If a line of the records contains the string "rinunciare", copy it out.

DATA SHOWN section start

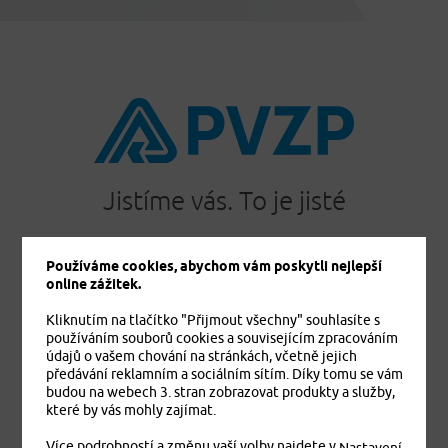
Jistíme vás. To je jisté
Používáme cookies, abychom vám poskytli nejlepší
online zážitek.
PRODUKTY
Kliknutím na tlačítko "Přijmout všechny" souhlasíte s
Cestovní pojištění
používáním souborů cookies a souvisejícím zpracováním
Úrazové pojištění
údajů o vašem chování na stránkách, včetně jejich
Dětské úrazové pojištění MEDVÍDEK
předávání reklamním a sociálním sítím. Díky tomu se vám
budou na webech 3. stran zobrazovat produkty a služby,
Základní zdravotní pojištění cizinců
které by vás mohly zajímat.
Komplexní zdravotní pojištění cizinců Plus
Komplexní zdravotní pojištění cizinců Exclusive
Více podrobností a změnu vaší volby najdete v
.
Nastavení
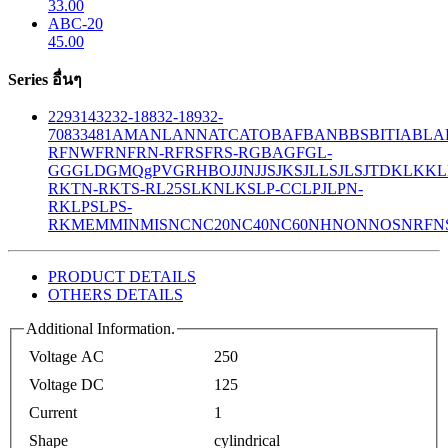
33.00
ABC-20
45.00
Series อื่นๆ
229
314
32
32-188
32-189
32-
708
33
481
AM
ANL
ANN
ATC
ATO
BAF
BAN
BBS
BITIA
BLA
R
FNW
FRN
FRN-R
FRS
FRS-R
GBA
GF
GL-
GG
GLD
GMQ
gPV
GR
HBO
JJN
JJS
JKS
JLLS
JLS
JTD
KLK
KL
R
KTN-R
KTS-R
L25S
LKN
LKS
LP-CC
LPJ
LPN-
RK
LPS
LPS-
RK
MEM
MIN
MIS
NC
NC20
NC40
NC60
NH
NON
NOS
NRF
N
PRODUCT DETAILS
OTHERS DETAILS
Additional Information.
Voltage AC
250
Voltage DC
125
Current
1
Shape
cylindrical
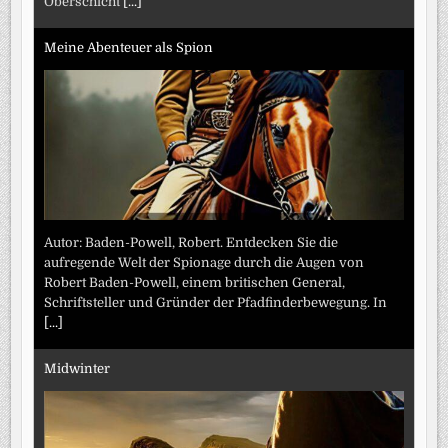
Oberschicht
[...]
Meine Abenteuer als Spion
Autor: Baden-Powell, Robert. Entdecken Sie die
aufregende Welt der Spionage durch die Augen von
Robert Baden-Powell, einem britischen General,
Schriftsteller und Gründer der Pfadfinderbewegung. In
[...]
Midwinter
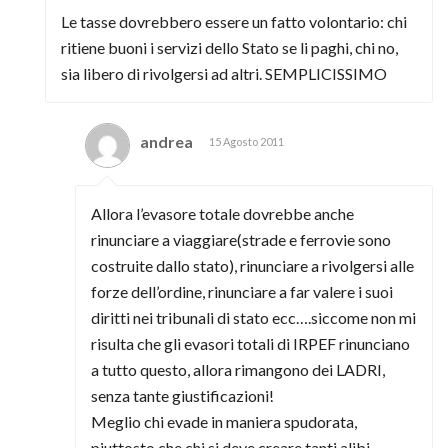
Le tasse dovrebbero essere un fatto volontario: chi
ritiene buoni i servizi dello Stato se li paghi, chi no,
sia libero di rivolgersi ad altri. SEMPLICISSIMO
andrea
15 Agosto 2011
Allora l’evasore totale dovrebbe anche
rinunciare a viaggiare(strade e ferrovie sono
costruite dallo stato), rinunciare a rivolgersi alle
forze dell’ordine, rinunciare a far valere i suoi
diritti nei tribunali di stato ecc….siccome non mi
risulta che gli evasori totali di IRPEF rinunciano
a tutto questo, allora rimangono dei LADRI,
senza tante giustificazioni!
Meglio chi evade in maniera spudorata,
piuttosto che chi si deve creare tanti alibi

DATA SHOWN section end

RESPONSE AREA:
rinunciare a viaggiare(strade e ferrovie sono
costruite dallo stato), rinunciare a rivolgersi alle
forze dell’ordine, rinunciare a far valere i suoi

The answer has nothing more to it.